Forse non è un caso che il fallimento di SVB sia seguito proprio all’incontro tra Russi e Cinesi, come se fosse una manovra concordata. Per carità non ho alcuna prova né alcun elemento per sostenere che davvero fosse stato concordato a Mosca il calcio alla gamba che reggeva il tavolo SVB e a quello del tavolo Credit Suisse. Se fosse così, sarebbe una dichiarazione di guerra. Ma che subito dopo Sauditi e Cinesi annuncino al mondo il totale rovesciamento della situazione politica in medio oriente e delle alleanze, con il ritrovato compattamento del mondo islamico per cacciare via i colonialisti occidentali, difficilmente è un caso. Staremo a vedere, alla fine la verità verrà a galla. Nel frattempo, uno per volta, gli strumenti del potere finanziario vanno in crisi comatose: ora sta toccando a First Republic Bank negli Usa e a Deutsche Bank in Europa e credo che ne vedremo altre bruciare in poche ore come un cerino. Uno per volta, né russi né cinesi hanno fretta come la loro storia dimostra.

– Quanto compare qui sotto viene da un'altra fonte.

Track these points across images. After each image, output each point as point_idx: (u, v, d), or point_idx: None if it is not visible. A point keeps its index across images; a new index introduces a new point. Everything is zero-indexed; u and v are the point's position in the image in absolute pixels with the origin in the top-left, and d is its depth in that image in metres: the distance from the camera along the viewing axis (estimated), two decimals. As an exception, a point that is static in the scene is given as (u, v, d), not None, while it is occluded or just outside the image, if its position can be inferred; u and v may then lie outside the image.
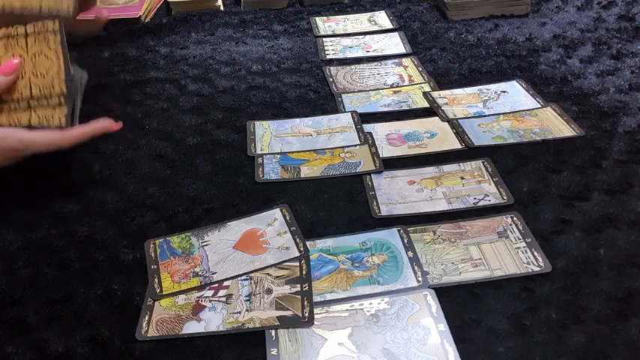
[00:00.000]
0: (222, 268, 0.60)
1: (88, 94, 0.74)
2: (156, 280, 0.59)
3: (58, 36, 0.66)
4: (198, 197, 0.70)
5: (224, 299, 0.56)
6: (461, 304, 0.55)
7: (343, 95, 0.91)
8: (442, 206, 0.67)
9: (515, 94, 0.88)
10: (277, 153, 0.77)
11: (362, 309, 0.54)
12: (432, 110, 0.85)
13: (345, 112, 0.86)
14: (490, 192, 0.68)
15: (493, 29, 1.08)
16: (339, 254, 0.61)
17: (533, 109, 0.84)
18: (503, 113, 0.83)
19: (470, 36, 1.06)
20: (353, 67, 0.99)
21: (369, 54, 1.04)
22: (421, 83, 0.93)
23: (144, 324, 0.54)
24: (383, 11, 1.19)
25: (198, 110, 0.88)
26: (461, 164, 0.73)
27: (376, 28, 1.13)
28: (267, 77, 0.96)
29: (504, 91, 0.89)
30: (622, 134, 0.77)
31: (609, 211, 0.64)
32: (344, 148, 0.78)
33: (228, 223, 0.66)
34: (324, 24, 1.16)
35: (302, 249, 0.61)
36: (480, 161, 0.73)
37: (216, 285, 0.58)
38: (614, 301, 0.54)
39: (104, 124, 0.68)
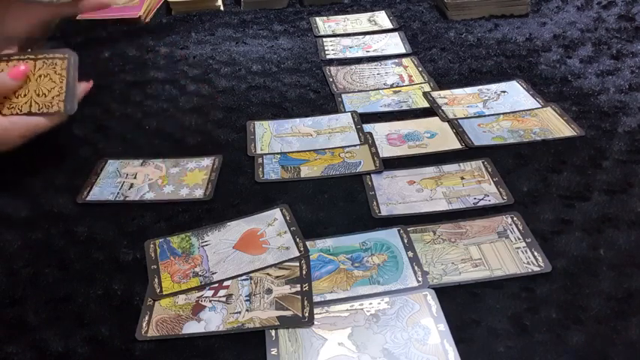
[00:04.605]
0: (222, 268, 0.60)
1: (88, 95, 0.74)
2: (156, 280, 0.59)
3: (65, 62, 0.71)
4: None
5: (224, 299, 0.56)
6: (461, 304, 0.55)
7: (343, 95, 0.91)
8: (442, 206, 0.67)
9: (515, 94, 0.88)
10: (277, 153, 0.77)
11: (362, 309, 0.54)
12: (432, 110, 0.85)
13: (345, 112, 0.86)
14: (490, 192, 0.68)
15: (493, 29, 1.08)
16: (339, 254, 0.61)
17: (533, 109, 0.84)
18: (503, 113, 0.83)
19: (470, 36, 1.06)
20: (353, 67, 0.99)
21: (369, 54, 1.04)
22: (421, 83, 0.93)
23: (144, 324, 0.54)
24: (383, 11, 1.19)
25: (198, 110, 0.88)
26: (461, 164, 0.73)
27: (376, 28, 1.13)
28: (267, 77, 0.96)
29: (504, 91, 0.89)
30: (622, 134, 0.77)
31: (609, 211, 0.64)
32: (344, 148, 0.78)
33: (228, 223, 0.66)
34: (324, 24, 1.16)
35: (302, 249, 0.61)
36: (480, 161, 0.73)
37: (216, 285, 0.58)
38: (614, 301, 0.54)
39: (83, 88, 0.75)
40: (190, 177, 0.73)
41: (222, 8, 1.24)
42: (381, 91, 0.92)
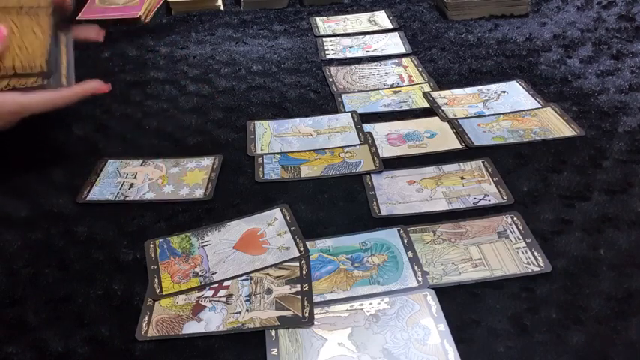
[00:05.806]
0: (222, 268, 0.60)
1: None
2: (156, 280, 0.59)
3: (49, 15, 0.67)
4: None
5: (224, 299, 0.56)
6: (461, 304, 0.55)
7: (343, 95, 0.91)
8: (442, 206, 0.67)
9: (515, 94, 0.88)
10: (277, 153, 0.77)
11: (362, 309, 0.54)
12: (432, 110, 0.85)
13: (345, 112, 0.86)
14: (490, 192, 0.68)
15: (493, 29, 1.08)
16: (339, 254, 0.61)
17: (533, 109, 0.84)
18: (503, 113, 0.83)
19: (470, 36, 1.06)
20: (353, 67, 0.99)
21: (369, 54, 1.04)
22: (421, 83, 0.93)
23: (144, 324, 0.54)
24: (383, 11, 1.19)
25: (198, 110, 0.88)
26: (461, 164, 0.73)
27: (376, 28, 1.13)
28: (267, 77, 0.96)
29: (504, 91, 0.89)
30: (622, 134, 0.77)
31: (609, 211, 0.64)
32: (344, 148, 0.78)
33: (228, 223, 0.66)
34: (324, 24, 1.16)
35: (302, 249, 0.61)
36: (480, 161, 0.73)
37: (216, 285, 0.58)
38: (614, 301, 0.54)
39: (94, 85, 0.72)
40: (190, 177, 0.73)
41: (222, 8, 1.24)
42: (381, 91, 0.92)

Il terzo mondo ha già scelto la guida della Cina e l’accompagnamento dell’ombrello nucleare russo per liberarsi dei colonialisti anglosassoni ed europei, portatori della democrazia delle bombe, dell’usura rapinosa, dei tradimenti e dei colpi di stato.

È chiaro che il mondo unipolare dominato dagli Usa e dalla cultura anglosassone è irrimediabilmente finito e un diverso ordine mondiale si sta profilando con sempre maggiore chiarezza. La visita di Xi Jinping a Mosca si è conclusa con una esplicita dichiarazione in tal senso e alle dichiarazioni seguiranno atti concreti, non solo da parte di Russia e Cina, ma come stiamo vedendo anche da paesi dell’Asia, dell’Africa, e presto del Sud America e forse dell’Europa. In Serbia, per esempio, dove le bombe della Nato se le ricordano benissimo. Ai circoli massonici e neoconservatori del mondo occidentale non rimane che scatenare la guerra per cercare di mescolare le carte ed evitare un rapido declino. Sta a noi cercare di evitarla, a tutti i costi. I francesi in genere, sono quelli che anticipano i tempi e dettano i temi delle rivoluzioni in Europa. Chissà se anche stavolta sarà così. Certo è stato divertente e paradossale il biasimo a Macron del Ministro degli Esteri iraniano che ha stigmatizzato le violente repressioni poliziesche dei moti francesi di questi giorni. Ah, Nemesis è una dea potente e vendicativa!